▶ _EXCERPT TO READ_:
AlphaSmart Inc.—which provides battery-powered laptop devices used in schools for word processing, calculating, and quiz taking—sold its shares publicly for the first time on Feb. 6. That move, business observers say, shows that K-12 education ventures have not been left out of the revived market for initial public offerings of stock.
They say the launch suggests that investors are intrigued by schools’ interest in having classroom sets of portable computers, or even a laptop for every student—a trend slowed by tighter school budgets and the high cost of full- featured laptops, such as PCs or Apple iBooks.
AlphaSmart, founded in 1992 by former Apple Computer engineers, produces cheaper, simpler devices that aim to provide some of the same educational benefits, an approach one analyst called “low-tech/high-tech.”
Some educators speak favorably of the simplicity and effectiveness of the Los Gatos, Calif.-based company’s line of AlphaSmart “laptop alternatives.” The company has sold more than 1.2 million AlphaSmarts, and its newer Dana laptops, to about 7,500 U.S. school districts over the past decade.
The Opening Price
“Clearly, they know the school market,” said Trace Urdan, a senior analyst at ThinkEquity Partners, an investment firm with headquarters in San Francisco.
|Headquarters:||Los Gatos, Calif.|
|Total revenue (2003):||$39 million|
Yet investors greeted the launch with restraint. The $6 share price of the Feb. 6 sale of 4.4 million shares fell short of the $8 to $10 AlphaSmart had been predicting. Although 1.7 million of those shares, listed as “ALSM” on the Nasdaq exchange, changed hands the first day, nudging the price upward, by the middle of last week it had returned to $6.
Mr. Urdan said the low price and the fewer-than-expected shares put on the market reflect uncertainty about the $39 million company’s revenues over the next couple of years as it shifts from emphasizing the AlphaSmart 3000, which costs $200, to the Dana, which starts at $379.
The Dana, introduced in 2002, uses the Palm operating system, allowing it to run software written for Palm handheld computers, the company says. Yet the Dana retains the wide screen and full-size keyboard that students may find easier to use.
One Dana model is equipped for wireless networking, tapping into another trend in school districts nationwide.
But the company faces many competitive risks, starting with the possibility that districts may instead buy handhelds or more powerful and versatile laptop PCs or iBooks, which boast larger arrays of educational software.
‘Clearly a Positive’
Matt Stein, a senior analyst at Eduventures, a Boston-based consulting firm, said AlphaSmarts and Danas strike “close to [educators’] sweet spot” as writing tools but don’t offer graphics or color—functions that educators also want.
“The fact that the [stock] launch got done at all, it’s clearly a positive,” Mr. Urdan said. “It’s up to management to prove their thesis.”
AlphaSmart officials declined to comment, saying they are still in a legal “quiet period” surrounding the stock launch.

▶ _ENTRIES PROVIDED_:

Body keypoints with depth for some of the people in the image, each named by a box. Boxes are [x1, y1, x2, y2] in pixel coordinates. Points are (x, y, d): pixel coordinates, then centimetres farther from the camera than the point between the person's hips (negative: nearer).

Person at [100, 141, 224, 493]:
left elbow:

* * *

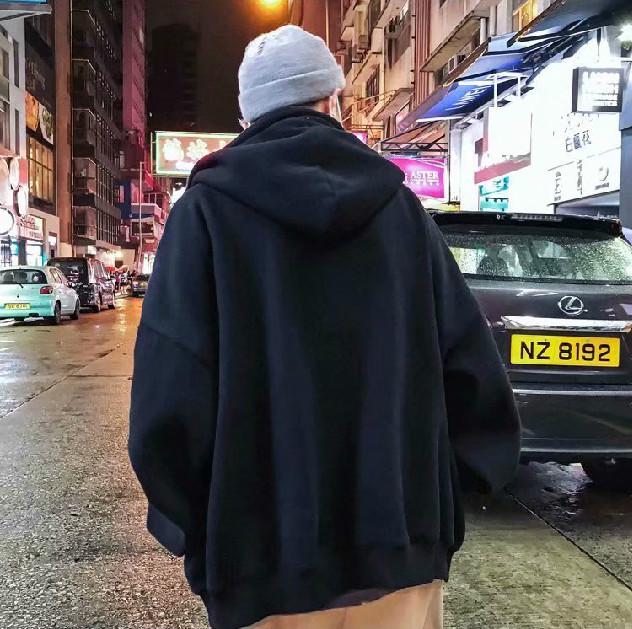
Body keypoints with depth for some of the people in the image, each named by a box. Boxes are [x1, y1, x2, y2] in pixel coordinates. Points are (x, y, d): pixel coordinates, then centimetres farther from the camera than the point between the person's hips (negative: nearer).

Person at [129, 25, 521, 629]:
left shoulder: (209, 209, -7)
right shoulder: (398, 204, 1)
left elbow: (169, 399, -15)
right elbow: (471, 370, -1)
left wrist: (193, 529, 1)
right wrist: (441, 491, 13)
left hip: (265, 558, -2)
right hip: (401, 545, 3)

▶ _PROBLEM DESCRIPTION_:
Answer these questions using the AlphaSmart article:
1. In what year was AlphaSmart founded?
2. How many shares were sold on Feb. 6, and at what price per share?
3. Which operating system does the Dana use?
The entries were drawn from a different source than the AlphaSmart article.

▶ _SOLVED PROBLEM_:
1. 1992
2. 4.4 million shares at $6 each
3. The Palm operating system